__Prompt A__. Reproduce the lines of the records verbatim, starting with the line containing "common name: Bird vetch" and ending with the line containing "genus: Argosarchus", both included.
===== Text excerpt
Wednesday, November 19, 2008
Hey wow! I just discovered (Like - a MONTH late) a cover look-alike blog about the cover of The Dust of 100 Dogs. Rather than post the image here and spoil the surprise, I'm sending you over to the original blog at Pop Culture Junkie. Groovy, eh? And stay tuned for another link this week. On Friday I will be over at Bookshelves of Doom as part of the Winter Blog Blast Tour. Full Schedule available at Chasing Ray.
Saturday, November 15, 2008
"In all honesty, The Dust of 100 Dogs can be summed up on one word: spectacular. I am not kidding when I say this novel blew my mind." To read the entire review, go HERE. (You can also find it HERE, at The Book Muncher Blog.) Yay! (And Thanks, Rachael! I'm so glad you enjoyed it!) Adding - check out this AWESOME poster by Shepard Fairey! (Thanks to Caroline Leavitt over at CarolineLeavittville for this!)
Tuesday, November 11, 2008
By complete fluke, I discovered last night that The Dust of 100 Dogs was reviewed for ALAN’s Picks: November 2008, at ALAN Online. I love ALAN, and think it's a great organization, and enjoy reading the printed review, as well as their interviews. Here's how they describe ALAN's Picks: “ALAN’s Picks” is a recurring post on ALAN Online featuring book reviews of the newest titles in Young Adult Literature. Reviews are compiled and posted monthly. Be sure to visit ALAN Online often to read more about the newest titles from the best authors in the business. And here's an outtake from the review by Ann A. Wolf: Ms. King has the reader hooked from the beginning and continues to pull one in as each chapter reveals more information about Emer’s life before and after she became a pirate. Parts are gory but pirate stories often contain violence and gore. So glad to know folks understand that real pirates were gory people in these days of pretty Disney pirates. It's one of the reasons I love to write about history. So often it's dressed up and served in history books without the reality check, and yet the reality check is the best part. (I'm reading CHAINS right now - talk about a reality check!) And a heartfelt thank you for those of you who were kind enough to say sweet things about my senior picture. I know for next time never to dare Lisa McMann.
==========
__Prompt B__. According to the blog excerpt, who wrote the review quoted from ALAN Online?
===== Records for the exercise
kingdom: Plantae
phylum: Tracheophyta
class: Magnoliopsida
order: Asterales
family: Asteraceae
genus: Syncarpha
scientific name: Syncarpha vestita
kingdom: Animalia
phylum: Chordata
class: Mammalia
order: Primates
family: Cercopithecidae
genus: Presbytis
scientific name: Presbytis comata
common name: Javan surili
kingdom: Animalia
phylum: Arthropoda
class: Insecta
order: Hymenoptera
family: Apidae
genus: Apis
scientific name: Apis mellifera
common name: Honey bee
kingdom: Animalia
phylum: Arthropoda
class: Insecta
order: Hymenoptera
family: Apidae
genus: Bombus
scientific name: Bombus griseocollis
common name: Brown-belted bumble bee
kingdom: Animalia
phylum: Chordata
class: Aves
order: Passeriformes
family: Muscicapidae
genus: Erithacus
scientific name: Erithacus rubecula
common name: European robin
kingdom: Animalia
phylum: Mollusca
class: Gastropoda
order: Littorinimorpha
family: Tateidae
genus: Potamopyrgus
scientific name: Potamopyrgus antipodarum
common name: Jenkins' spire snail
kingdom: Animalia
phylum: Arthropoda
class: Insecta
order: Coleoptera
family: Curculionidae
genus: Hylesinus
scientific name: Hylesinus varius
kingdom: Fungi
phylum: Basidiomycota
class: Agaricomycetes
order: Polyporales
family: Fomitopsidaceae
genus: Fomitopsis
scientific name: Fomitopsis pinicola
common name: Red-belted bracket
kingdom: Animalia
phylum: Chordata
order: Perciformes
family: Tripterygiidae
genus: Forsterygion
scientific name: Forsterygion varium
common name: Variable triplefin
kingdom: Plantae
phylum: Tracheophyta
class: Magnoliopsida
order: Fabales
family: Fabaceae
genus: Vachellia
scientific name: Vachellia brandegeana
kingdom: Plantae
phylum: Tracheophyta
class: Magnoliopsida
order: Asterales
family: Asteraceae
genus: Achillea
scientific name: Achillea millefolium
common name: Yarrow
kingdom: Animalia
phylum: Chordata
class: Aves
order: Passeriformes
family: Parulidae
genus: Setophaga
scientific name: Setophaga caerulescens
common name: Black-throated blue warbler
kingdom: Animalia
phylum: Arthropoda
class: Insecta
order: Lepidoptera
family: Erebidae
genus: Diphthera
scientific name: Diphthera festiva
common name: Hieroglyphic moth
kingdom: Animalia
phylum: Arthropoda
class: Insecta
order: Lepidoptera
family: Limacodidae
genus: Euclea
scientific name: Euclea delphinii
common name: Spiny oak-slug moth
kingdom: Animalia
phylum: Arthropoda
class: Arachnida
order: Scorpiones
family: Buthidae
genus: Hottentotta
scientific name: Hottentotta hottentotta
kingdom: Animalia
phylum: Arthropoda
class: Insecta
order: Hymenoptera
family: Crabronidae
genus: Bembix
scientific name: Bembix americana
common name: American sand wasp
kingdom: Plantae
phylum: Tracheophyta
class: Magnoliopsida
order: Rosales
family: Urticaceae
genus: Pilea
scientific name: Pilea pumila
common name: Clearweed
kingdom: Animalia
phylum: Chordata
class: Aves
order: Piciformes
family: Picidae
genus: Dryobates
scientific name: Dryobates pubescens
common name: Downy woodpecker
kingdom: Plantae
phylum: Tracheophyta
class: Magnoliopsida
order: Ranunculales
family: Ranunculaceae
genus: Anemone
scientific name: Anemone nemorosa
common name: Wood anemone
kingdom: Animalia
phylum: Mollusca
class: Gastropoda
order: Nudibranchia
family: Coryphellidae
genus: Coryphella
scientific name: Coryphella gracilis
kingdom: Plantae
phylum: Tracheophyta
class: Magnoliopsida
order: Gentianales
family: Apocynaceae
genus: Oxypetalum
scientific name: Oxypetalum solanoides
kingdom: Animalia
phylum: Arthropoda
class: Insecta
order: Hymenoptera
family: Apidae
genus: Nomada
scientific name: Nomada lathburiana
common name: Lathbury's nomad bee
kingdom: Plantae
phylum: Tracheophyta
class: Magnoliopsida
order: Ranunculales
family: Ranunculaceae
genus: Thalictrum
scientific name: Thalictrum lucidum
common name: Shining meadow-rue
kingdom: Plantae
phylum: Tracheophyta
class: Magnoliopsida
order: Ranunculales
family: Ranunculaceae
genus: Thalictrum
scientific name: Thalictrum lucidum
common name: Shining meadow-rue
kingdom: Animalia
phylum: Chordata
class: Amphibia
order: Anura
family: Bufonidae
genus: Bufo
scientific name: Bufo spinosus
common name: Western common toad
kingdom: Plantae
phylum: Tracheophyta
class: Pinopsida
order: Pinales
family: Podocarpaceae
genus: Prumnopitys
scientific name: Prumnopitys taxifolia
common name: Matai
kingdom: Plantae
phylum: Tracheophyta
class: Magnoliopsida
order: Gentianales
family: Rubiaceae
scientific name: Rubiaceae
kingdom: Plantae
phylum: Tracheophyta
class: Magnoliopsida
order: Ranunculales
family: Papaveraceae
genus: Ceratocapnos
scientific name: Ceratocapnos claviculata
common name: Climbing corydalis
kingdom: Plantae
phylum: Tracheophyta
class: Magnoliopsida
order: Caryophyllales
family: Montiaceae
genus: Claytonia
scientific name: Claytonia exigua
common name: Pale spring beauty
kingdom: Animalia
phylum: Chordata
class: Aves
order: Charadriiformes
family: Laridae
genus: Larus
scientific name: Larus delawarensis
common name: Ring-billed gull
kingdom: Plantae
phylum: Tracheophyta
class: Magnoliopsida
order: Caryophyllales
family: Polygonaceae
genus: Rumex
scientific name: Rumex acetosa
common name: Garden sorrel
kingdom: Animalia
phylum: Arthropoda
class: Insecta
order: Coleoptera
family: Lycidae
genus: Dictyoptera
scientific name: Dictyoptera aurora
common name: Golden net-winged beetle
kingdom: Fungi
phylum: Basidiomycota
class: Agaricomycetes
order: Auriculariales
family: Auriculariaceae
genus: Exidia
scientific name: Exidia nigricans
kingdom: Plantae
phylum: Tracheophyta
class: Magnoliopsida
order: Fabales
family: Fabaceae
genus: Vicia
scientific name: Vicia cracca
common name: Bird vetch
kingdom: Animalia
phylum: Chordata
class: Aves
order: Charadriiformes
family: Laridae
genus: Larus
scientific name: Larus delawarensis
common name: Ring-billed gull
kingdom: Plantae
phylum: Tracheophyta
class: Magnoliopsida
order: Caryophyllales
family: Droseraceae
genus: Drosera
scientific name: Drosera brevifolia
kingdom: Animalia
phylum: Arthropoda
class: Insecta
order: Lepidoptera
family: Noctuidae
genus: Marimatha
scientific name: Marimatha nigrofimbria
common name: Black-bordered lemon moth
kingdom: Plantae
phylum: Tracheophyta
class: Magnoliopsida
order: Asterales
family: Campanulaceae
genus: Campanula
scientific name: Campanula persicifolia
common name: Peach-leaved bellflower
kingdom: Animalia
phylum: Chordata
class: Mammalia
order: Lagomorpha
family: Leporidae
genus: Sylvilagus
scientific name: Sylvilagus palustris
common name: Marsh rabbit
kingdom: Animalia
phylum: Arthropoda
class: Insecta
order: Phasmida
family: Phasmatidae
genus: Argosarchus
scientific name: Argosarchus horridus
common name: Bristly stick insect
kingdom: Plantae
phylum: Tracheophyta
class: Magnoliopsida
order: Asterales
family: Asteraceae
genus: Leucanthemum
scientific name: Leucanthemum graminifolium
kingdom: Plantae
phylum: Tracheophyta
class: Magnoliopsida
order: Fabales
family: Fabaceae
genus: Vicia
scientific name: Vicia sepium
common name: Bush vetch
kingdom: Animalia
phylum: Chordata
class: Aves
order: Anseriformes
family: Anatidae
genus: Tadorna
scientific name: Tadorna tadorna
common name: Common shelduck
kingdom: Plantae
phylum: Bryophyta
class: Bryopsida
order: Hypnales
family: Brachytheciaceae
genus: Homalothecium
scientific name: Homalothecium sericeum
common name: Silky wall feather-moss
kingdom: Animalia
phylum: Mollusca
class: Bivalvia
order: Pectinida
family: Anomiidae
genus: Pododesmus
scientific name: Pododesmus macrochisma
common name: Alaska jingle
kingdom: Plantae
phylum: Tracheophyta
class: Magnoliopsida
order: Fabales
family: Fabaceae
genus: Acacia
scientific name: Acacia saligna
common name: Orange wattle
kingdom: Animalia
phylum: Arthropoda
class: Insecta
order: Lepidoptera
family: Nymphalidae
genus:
==========
__Complete response A__.
common name: Bird vetch
kingdom: Animalia
phylum: Chordata
class: Aves
order: Charadriiformes
family: Laridae
genus: Larus
scientific name: Larus delawarensis
common name: Ring-billed gull
kingdom: Plantae
phylum: Tracheophyta
class: Magnoliopsida
order: Caryophyllales
family: Droseraceae
genus: Drosera
scientific name: Drosera brevifolia
kingdom: Animalia
phylum: Arthropoda
class: Insecta
order: Lepidoptera
family: Noctuidae
genus: Marimatha
scientific name: Marimatha nigrofimbria
common name: Black-bordered lemon moth
kingdom: Plantae
phylum: Tracheophyta
class: Magnoliopsida
order: Asterales
family: Campanulaceae
genus: Campanula
scientific name: Campanula persicifolia
common name: Peach-leaved bellflower
kingdom: Animalia
phylum: Chordata
class: Mammalia
order: Lagomorpha
family: Leporidae
genus: Sylvilagus
scientific name: Sylvilagus palustris
common name: Marsh rabbit
kingdom: Animalia
phylum: Arthropoda
class: Insecta
order: Phasmida
family: Phasmatidae
genus: Argosarchus

__Complete response B__. Ann A. Wolf.